### Text excerpt
▼▼▼

# Upland 207 oval adapter pipe



## Jlocke86 (Feb 14, 2015)

Hi I have an upland model 207 stove and I am looking for a adapter pipe from oval to 6" black pipe and I can't seem to find one, there are no holes where the pipe goes in to use screws to secure the pipe so I need something that has a snug fit that I can put a little cement on to seal it. I included a pic that I found on this site that is the same stove and the pipe I need.


----------



## begreen (Feb 14, 2015)

You'll have to measure it up but maybe one of these will work
http://www.woodmanspartsplus.com/49...Pipe/Stove-Pipe-Black-Oval-to-Round-Boot.html


----------



## Jlocke86 (Feb 18, 2015)

Looks like they dont have the dimensions i need , I.D. Of the stove is 5 1/2" by 8 1/2" i would really like to find a pipe like the one in the pic it looks like it has a knurled lip that sits right on top


----------



## coaly (Feb 18, 2015)

Did you try to crimp and ovalize one end of the pipe to fit?
DuraBlack pipe from DuraVent has the lip. You want 7 inch.




https://www.hearth.com/talk/threads...-flue-8-5x5-25-need-help.120603/#post-1615222


----------



## Jlocke86 (Feb 18, 2015)

Thanks ill give it a try.


----------

▲▲▲

### Required work
Copy the text of the Upland 207 oval adapter pipe thread between "# Upland 207" and "pipe I need.", inclusive.

### Data section
▼▼▼

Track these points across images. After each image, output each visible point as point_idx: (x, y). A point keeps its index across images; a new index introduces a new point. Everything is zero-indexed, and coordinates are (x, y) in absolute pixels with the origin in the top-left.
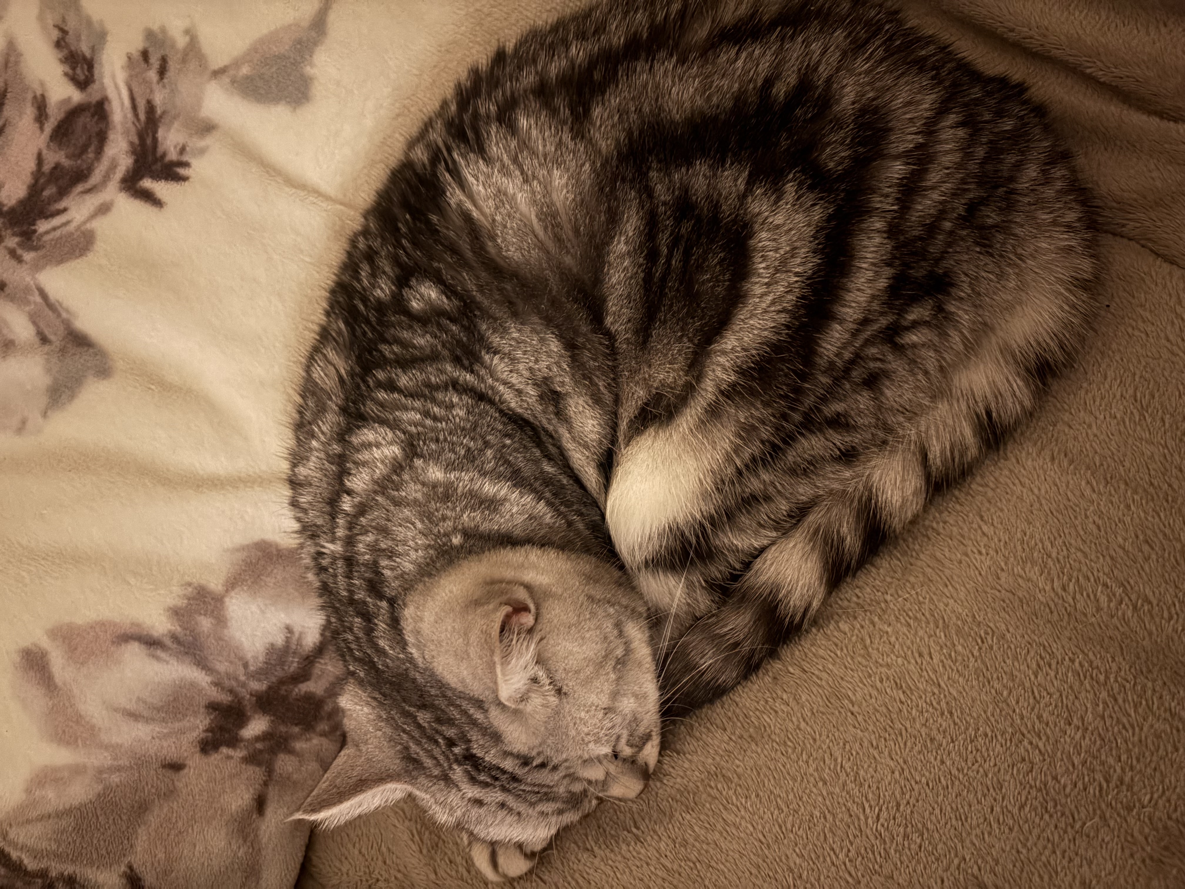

▲▲▲

### Finished exercise
# Upland 207 oval adapter pipe



## Jlocke86 (Feb 14, 2015)

Hi I have an upland model 207 stove and I am looking for a adapter pipe from oval to 6" black pipe and I can't seem to find one, there are no holes where the pipe goes in to use screws to secure the pipe so I need something that has a snug fit that I can put a little cement on to seal it. I included a pic that I found on this site that is the same stove and the pipe I need.